If you are new to the world of personal finance, you probably don’t know that credit products aren’t identical all across the board (not in the dollar-for-dollar sense of the word). The monthly payment on two separate offers for a loan might appear almost the same, but one of those offers is definitely more favorable than the other. How to tell the difference?

Personal loans are defined by three crucial terms: the repayment term, the interest rate, and the amount of each monthly payment

A repayment term specifies the exact number of months (12–60) to repay the loan. The interest rate is the profit your lender will take from you for providing the loan. Lastly, monthly payments are determined upfront, so that both parties are aware of the loan repayment schedule. 

Compare aprs for personal loans 

Despite all that, the annual percentage rate (APR) is the most important piece of information for comparing competing offers for a personal loan. This is a term that includes origination fees into the equation—a cost that is excluded when you simply look at interest rates and monthly payments.   

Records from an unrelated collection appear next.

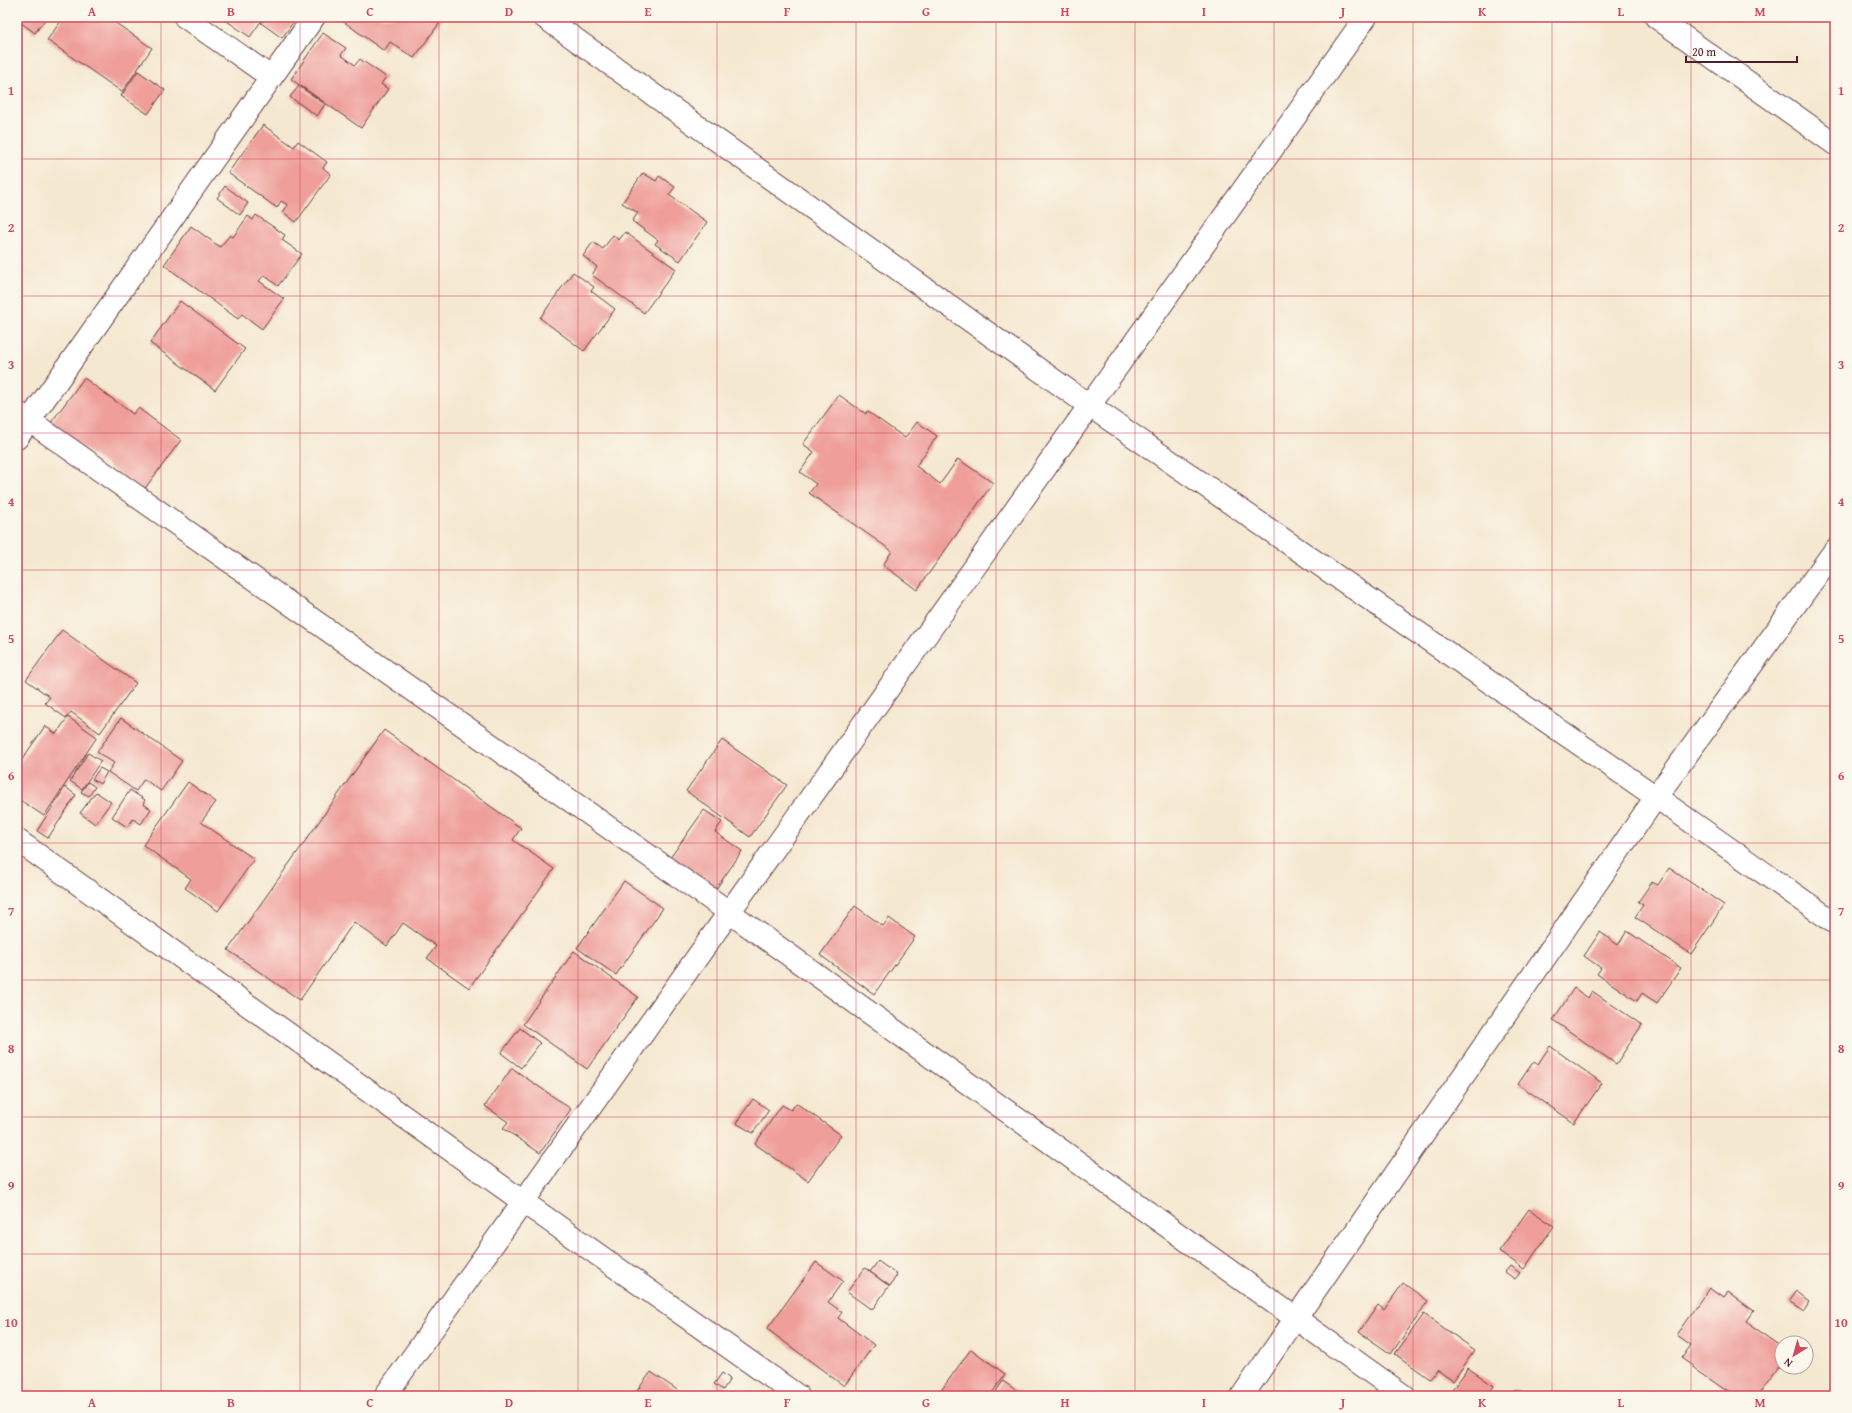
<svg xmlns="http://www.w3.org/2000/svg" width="1852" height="1413" font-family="'Gentium Book Plus',serif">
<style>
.building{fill:#ef9e9a}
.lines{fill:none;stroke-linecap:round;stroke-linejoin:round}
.street-casing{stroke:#643d44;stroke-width:24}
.street{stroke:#fff;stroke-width:22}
.grid{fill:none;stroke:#d1495b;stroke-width:1;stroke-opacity:0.55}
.neatline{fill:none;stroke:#d1495b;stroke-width:1.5}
.grid-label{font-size:13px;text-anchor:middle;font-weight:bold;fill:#d1495b}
</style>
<rect width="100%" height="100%" fill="#fbf7ec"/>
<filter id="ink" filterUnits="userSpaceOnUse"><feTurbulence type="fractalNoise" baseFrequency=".025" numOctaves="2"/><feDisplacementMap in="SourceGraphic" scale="8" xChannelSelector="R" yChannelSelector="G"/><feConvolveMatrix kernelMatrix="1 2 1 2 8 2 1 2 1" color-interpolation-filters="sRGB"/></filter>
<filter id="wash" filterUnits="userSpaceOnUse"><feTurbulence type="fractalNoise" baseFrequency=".012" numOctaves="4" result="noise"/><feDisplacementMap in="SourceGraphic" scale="16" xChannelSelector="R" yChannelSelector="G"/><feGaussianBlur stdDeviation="0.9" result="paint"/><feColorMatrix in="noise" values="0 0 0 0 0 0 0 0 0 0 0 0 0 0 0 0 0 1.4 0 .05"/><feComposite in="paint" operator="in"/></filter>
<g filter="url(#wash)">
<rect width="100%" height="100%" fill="#f5e8d0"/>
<g id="blocks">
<!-- building -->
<path class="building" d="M17,17H47L35,33L17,20Z
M64,17H107L152,48L122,92L47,40Z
M221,17H264L250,37Z
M266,17H297L282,38L261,23Z
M341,17H444L414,58L390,42L384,51L340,19Z
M323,33L346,48L341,55L355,65L360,59L386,77L381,84L388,89L361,128L291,79Z
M138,71L165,90L148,114L121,96Z
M299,86L325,104L317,116L290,97Z
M263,125L294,147L298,141L327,162L323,168L331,174L296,222L283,212L288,205L281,201L277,208L228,173Z
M643,173L656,181L659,176L675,187L669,195L707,222L680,261L655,244L658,240L632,221L638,213L622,203Z
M225,186L248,203L240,215L217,198Z
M256,215L285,235L282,240L302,254L278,286L264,275L259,281L284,299L262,329L242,314L238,319L164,265L191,226L220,247L230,235L233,237L248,216L253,220Z
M625,232L676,269L644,313L592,275L597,267L583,256L593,242L603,249L613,235L619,240Z
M573,272L594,287L591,291L615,309L584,351L540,318Z
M180,301L245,349L215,390L150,343Z
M84,378L133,414L138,408L181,440L143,491L50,424Z
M839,395L866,414L867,411L905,438L917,422L937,436L916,466L940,484L958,459L993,483L917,590L883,565L892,551L809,493L816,484L800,472L814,452L803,444Z
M62,630L136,683L100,733L71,712L66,718L45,703L50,697L26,680Z
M68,717L97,737L44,816L17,798V767L45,726L56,734Z
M121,718L182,761L161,791L144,779L136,791L108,772L114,763L97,752Z
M384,730L521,828L513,840L554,869L469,988L427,958L436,946L403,923L387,946L354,922L300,1000L228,950Z
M722,740L787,785L750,837L686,791Z
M88,753L101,761L82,789L70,781Z
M100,768L107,772L100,784L92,779Z
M88,782L95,787L89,796L81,792Z
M188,782L216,802L201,822L254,859L218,911L185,888L191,879L143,845Z
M65,787L76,795L48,838L37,831Z
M130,790L145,800L143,804L151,809L141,824L133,819L127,827L112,817Z
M96,792L111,802L95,824L80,813Z
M704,810L722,822L715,832L742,851L716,889L670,858Z
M1669,868L1724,905L1691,954L1635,917L1643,905L1638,902L1652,882L1658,885Z
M624,881L663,908L616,975L577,948Z
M855,906L883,926L889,918L915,937L874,994L820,955Z
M1627,931L1681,968L1657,1003L1642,993L1637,1001L1597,974L1601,968L1584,956L1600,932L1618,945Z
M574,951L638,997L587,1069L523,1024Z
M1574,988L1588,998L1592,991L1642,1025L1616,1064L1553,1020Z
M520,1028L540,1043L521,1068L501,1053Z
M1550,1046L1602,1083L1574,1123L1518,1084L1534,1061L1538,1064Z
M512,1068L571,1109L540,1153L503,1128L508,1122L485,1106Z
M753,1099L769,1110L753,1133L736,1123Z
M796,1103L841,1135L808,1181L755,1144L782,1105L791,1110Z
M1529,1209L1554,1226L1524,1269L1499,1251Z
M878,1261L897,1275L890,1286L870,1272Z
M816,1262L843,1281L828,1302L842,1312L838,1318L874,1345L844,1386L767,1329Z
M1510,1266L1520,1273L1515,1279L1505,1272Z
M865,1268L889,1286L872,1310L847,1292Z
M1403,1283L1428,1301L1391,1354L1359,1332L1378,1305L1384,1310Z
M1710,1288L1724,1298L1728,1293L1753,1311L1746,1321L1782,1346V1362L1758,1396H1737L1682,1358L1691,1345L1677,1335Z
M1796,1292L1809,1302L1802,1312L1788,1303Z
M1424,1314L1475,1350L1453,1381L1437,1370L1430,1379L1395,1354Z
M971,1349L1005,1374L990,1396H937Z
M1468,1368L1494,1386L1487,1396H1448Z
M651,1372L686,1396H633Z
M722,1373L730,1379L723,1390L714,1384Z
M1003,1381L1024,1396H993Z
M1516,1389L1527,1396H1511Z"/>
</g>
</g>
<g filter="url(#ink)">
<use href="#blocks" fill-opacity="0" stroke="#643d44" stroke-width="1"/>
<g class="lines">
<!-- street casing -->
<g class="street-casing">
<path id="street" d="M185,17L271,77
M544,17L1090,406L1656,797L1835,923
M1656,17L1835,144
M17,412L729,912L1404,1396
M17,438L314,17
M17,840L522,1201L798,1396
M385,1396C709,934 1040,477 1366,17
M1242,1396L1656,797L1835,550"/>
</g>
<!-- street -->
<use href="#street" class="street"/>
</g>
</g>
<!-- grid -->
<path class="grid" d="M161,17V1396M300,17V1396M439,17V1396M578,17V1396M717,17V1396M856,17V1396M996,17V1396M1135,17V1396M1274,17V1396M1413,17V1396M1552,17V1396M1691,17V1396M17,159H1835M17,296H1835M17,433H1835M17,570H1835M17,706H1835M17,843H1835M17,980H1835M17,1117H1835M17,1254H1835"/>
<!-- margin -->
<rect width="1852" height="1413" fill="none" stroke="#fbf7ec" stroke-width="44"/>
<!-- north arrow -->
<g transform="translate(1794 1355) rotate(217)"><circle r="19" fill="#fbf7ec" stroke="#b4a19f"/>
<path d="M0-3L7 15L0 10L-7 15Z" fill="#d1495b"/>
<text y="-6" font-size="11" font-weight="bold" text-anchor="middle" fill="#4a1f2b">N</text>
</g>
<!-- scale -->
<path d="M1686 56v6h111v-6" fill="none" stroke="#4a1f2b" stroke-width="2"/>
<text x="1692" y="56" font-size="12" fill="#4a1f2b" stroke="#fbf7ec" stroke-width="3" paint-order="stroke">20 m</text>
<rect x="22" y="22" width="1808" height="1369" class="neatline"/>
<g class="grid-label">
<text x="92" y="16">A</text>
<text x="231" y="16">B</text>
<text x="370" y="16">C</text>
<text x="509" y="16">D</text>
<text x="648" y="16">E</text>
<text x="787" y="16">F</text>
<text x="926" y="16">G</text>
<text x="1065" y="16">H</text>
<text x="1204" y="16">I</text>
<text x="1343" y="16">J</text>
<text x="1482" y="16">K</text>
<text x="1621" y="16">L</text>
<text x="1760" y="16">M</text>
<text x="11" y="95">1</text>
<text x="1841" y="95">1</text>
<text x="11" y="232">2</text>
<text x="1841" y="232">2</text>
<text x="11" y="369">3</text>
<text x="1841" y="369">3</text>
<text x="11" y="506">4</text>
<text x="1841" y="506">4</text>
<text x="11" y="643">5</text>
<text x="1841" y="643">5</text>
<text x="11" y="780">6</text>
<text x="1841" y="780">6</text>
<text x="11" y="916">7</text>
<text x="1841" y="916">7</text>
<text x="11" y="1053">8</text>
<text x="1841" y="1053">8</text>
<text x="11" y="1190">9</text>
<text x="1841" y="1190">9</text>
<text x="11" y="1327">10</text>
<text x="1841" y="1327">10</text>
<text x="92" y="1407">A</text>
<text x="231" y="1407">B</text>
<text x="370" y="1407">C</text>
<text x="509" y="1407">D</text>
<text x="648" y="1407">E</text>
<text x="787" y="1407">F</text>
<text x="926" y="1407">G</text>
<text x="1065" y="1407">H</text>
<text x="1204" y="1407">I</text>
<text x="1343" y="1407">J</text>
<text x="1482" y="1407">K</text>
<text x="1621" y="1407">L</text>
<text x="1760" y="1407">M</text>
</g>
</svg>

The APR is the total sum (borrowed amount + interest + fees) adjusted to interest on a yearly basis and expressed in percentage points. Loans with the lowest APR within a given loan term are the best offer. Borrowers with high credit scores (FICO 690 and up) get a personal loan at APR below 20%. Lenders usually offer personal loans with an APR of up to 30% to subprime borrowers.

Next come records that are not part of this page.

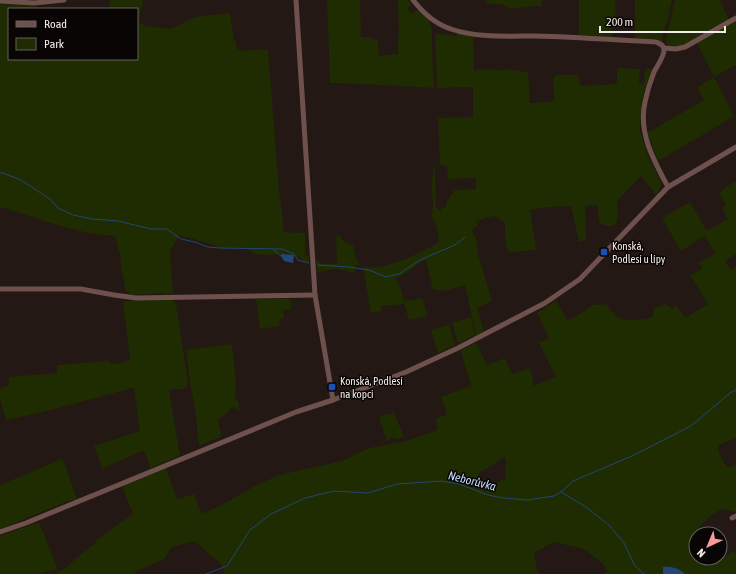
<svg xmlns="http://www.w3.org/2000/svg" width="736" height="574" font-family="'Asap Condensed',sans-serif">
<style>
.green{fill:#1f2b00;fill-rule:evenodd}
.water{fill:#214677}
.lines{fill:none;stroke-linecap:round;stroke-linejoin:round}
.stream{stroke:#214677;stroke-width:1}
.minor{stroke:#6e504d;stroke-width:5}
.transit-dot{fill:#1a4fb4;stroke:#090504;stroke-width:1.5}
.labels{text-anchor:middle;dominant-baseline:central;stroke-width:3;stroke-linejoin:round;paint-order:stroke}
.poi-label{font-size:11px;fill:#f4ece9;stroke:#090504;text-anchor:start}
.water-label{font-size:12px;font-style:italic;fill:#c5dcfb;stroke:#090504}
</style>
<rect width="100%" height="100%" fill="#231814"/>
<!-- green -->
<g class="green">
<path d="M109 0H143L139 20 140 23 145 26 171 29 195 17 230 13 234 41H236L237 51 268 49 279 191 284 228 282 232 305 233V254L309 256V264L304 262 300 258 294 255 281 254 267 255 255 254 248 249H225L194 239 184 237 180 235 172 247 170 252 173 294 153 293 150 294 129 295V292L126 291 125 288 124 281 122 274 120 255 115 236C107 235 99 235 90 233 60 228 30 215 0 207V4L32 6 38 7 36 9H9V59H137V9H110Z"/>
<polygon points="327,0 360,0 361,37 369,37 378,41 379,56 398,54 398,38 399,36 398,0 407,0 412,5 408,7 410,14 418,10 430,22 432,31 432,50 434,88 362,84 330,83"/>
<path d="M485 0H542V6C531 6 521 8 510 9L505 5 485 3Z"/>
<polygon points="579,0 615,0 616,19 610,20 612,37 579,35"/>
<polygon points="635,0 672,0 667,23 665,26 662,42 656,39 635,38"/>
<path d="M675 0H720L729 20 681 47C677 47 671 47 667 45L666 39Z"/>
<polygon points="736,21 736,65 714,77 732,112 733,117 691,142 690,141 688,143 688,144 658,161 647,133 704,100 697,87 714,77 697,43"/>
<path d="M435 33 456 36 457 35V33L471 35 473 37 474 70 489 69 505 71V69L528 72 530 103C537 103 544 101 552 102L554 100 553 78 556 75H577L579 77 580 84 582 86 617 84V68L640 69 639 83 644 84 645 69H653L645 88 642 105 640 130 649 159 661 181C662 187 659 190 656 195L641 176 617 201C617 207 619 214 617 220 615 230 604 226 599 222L597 205 585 206 586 240 579 242 571 206 548 207 530 210 536 248V250H532L508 253 505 236V223L495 216 485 218 476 222 478 225 472 230 477 242 478 254 492 301 477 308 484 331 476 335 465 285 444 291 433 290 426 260C415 264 409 274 396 278L401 289 404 301 412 300 422 298 428 316 409 320 404 304 381 306 382 311 371 313 363 266 355 265V273L336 269 317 272 316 261H320V264H337L336 236H339L346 243 353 245C355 251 355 259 359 263 372 278 422 252 436 244L439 241V239L436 225 431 217C434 208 433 203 432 194 431 183 433 172 435 162L436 206 438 210 441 211V208H445L447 201 455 190 476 189V178L448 179 447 166 440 165 438 118 473 117V87L437 88Z"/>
<path d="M736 181V254L725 262 731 270 736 266V438L723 443 718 446C718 454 723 460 727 467L736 465V512L721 509 711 516 699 527 703 534H696V558H718L719 560 734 551 736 555V574H685L683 572C677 569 671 566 663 568V574H604L607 571 603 564 584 549 554 542 534 553 537 570 539 574H225L221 564 194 541 172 547 164 559 132 574H59L55 570 35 574H0V536L39 522 55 562 57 568 55 570 60 572 96 542V540L133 514 122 486 166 468 177 499 194 494 201 513 207 512 225 503 255 486 279 475 342 461 369 448 406 441 437 430 436 419 447 414 441 397 471 386 461 351V350L476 343 487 365 505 358 512 374 530 368 534 386 556 377 539 343 549 338 537 313 546 308V307L556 300 568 321 588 309 592 305 606 304C610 309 614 316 620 318 628 322 643 319 652 318L654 308 666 304 673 310 674 304 686 318 708 304 690 275 702 269 699 263 715 253 705 236 681 251 662 218 690 202 707 231 728 219 722 208 726 206 720 195V193L726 187ZM505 457C508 464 503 471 506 478L496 483 478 480 479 471H483Z"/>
<path d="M172 299 176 304 188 382C186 392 177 388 169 390L180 456 150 468 146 453 141 451 102 469 94 446 140 431 134 388H133L51 410 6 420 0 399V388L8 386 9 377 57 373V365L109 361 111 364C119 364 124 363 130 359L123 301Z"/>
<polygon points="256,299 288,299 291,301 291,309 283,310 284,319 279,319 280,326 260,329"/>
<polygon points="471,317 475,335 458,343 452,323"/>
<polygon points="449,325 455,345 438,353 431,330"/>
<polygon points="232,344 236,381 235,397 239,404 239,410 236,410 235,407 229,409 228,413 223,415 218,419 219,426 222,436 199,446 197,432 197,426 194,403 190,383 186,350"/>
<polygon points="394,412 404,437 397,439 392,437 388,441 387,441 379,417 386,414 387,415"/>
<polygon points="62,459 65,464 77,499 68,501 0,529 0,485"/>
</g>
<!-- water -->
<g class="water">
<polygon points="281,254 294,255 293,263 284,261 281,256"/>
<path d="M663 567C671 566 679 568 685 574H663Z"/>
</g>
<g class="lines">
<!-- stream -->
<g class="stream">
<polyline points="0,173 3,173 21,180 50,199 58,208 73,215 92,219 118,221 151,229 167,229 181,239 195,242 208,247 220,248 282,249 294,254 298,260 309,263"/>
<polyline points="274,250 282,257"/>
<polyline points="318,265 349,267 369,270 386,277 399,274 420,260 455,245 465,237"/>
<polyline points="561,492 586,507 609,525 624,543 635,566 644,574"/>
<polyline points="206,574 227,566 250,530 271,514 305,498 334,491 368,493 397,484 442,481 459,484 488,495 503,498 527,500 554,496 561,492 573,481 632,456 687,428 696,422 730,393 736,390"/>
</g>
<!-- minor -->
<g class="minor">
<polyline points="296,0 315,295 333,400"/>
<path d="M413 0C423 13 435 24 451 29 476 38 510 36 536 36 576 37 616 40 656 42 660 44 664 45 664 50 664 57 657 66 654 72 650 82 647 92 645 102 638 133 654 161 668 187"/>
<polyline points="0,1 34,3 64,0"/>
<polyline points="664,48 676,49 685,47 736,18"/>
<polyline points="0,289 81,289 114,295 136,298 315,295"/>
<polyline points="732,518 736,516"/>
<polyline points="0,532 26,523 296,412 333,400 406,372 458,348 518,317 545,303 580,279 668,187 736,147"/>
</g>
</g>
<!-- markers -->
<g class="transit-dot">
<rect x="600" y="248" width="8" height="8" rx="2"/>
<rect x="328" y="383" width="8" height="8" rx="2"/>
</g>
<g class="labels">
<!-- poi labels -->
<g class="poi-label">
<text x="612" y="246">Konská,<tspan x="612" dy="13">Podlesí u lípy</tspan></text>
<text x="340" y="381">Konská, Podlesí<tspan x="340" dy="13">na kopci</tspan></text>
</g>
<!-- water labels -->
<g class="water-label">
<text transform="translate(472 481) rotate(14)">Neborůvka</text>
</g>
</g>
<!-- legend -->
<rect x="8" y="8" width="130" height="52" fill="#090504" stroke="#676160"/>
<rect x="16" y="21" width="20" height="6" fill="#6e504d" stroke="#676160"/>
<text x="44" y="28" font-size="12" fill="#f4ece9">Road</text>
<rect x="16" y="38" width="20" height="12" fill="#1f2b00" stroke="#676160"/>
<text x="44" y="48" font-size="12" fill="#f4ece9">Park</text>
<!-- north arrow -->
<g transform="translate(708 546) rotate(224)"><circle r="19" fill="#090504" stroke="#676160"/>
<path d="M0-3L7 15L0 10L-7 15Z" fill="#f59b98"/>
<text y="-6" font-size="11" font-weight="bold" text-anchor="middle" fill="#f4ece9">N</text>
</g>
<!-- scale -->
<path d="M600 26v6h125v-6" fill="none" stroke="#f4ece9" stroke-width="2"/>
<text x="606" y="26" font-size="12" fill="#f4ece9" stroke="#090504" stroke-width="3" paint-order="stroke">200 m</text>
</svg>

The case against personal loans (or when not to take personal loan)

In most of the instances described above, personal loans are put on the spot and compared to other credit products. Whether you are considering auto loans, HELOCs, payday loans, or any other alternative to taking a personal loan, then you obviously need to weigh the options. 

The following information can help you decide which option is better.

  • Credit that includes a grace period (sometimes up to 18 months or more) allows the debtor to cut on the interest. Once this period ends, you will start paying according to the interest rate, but the total amount paid will be lower.
  • A loan without an origination fee cuts down on a lot of the costs. This one is like Bigfoot—many have heard about it, but hardly anyone has seen it. Jokes aside, the offer without fees (or with lower fees) is better. If there is no fee, the APR is actually the same as the interest rate.
  • A loan with a lower APR is better. We already explained why.
  • A loan that is specifically designed for a certain purpose will generally be better. For example, car loans vs personal loans, or medical cards vs personal loans. The purpose-made loan can have better terms like a lower interest rate or a longer repayment period, so study those very carefully before making a decision.  
  • Don’t take a personal loan if you are not able to meet the monthly payment minimum over time. It will create more problems instead of solving them. Even if you are expecting a certain change in your purchasing power, things change in both directions so make conservative estimates.
  • Don’t take out a loan if you have issues with budgeting. Personal loans work only if you stop detrimental habits that got you into debt in the first place. Creating a payment plan can help, but consolidating credit card debt with a loan is a bad idea if you intend to max out the credit card shortly after.

In closing

Personal loans could solve a lot of issues and empower you to make purchases that are above your monthly purchasing power. They are versatile credit products and you can get them based on your credit report as an unsecured loan (i.e. without putting up collateral). 

Compare the terms of competing loan offers (read the small print) and look for the one with the best terms out there.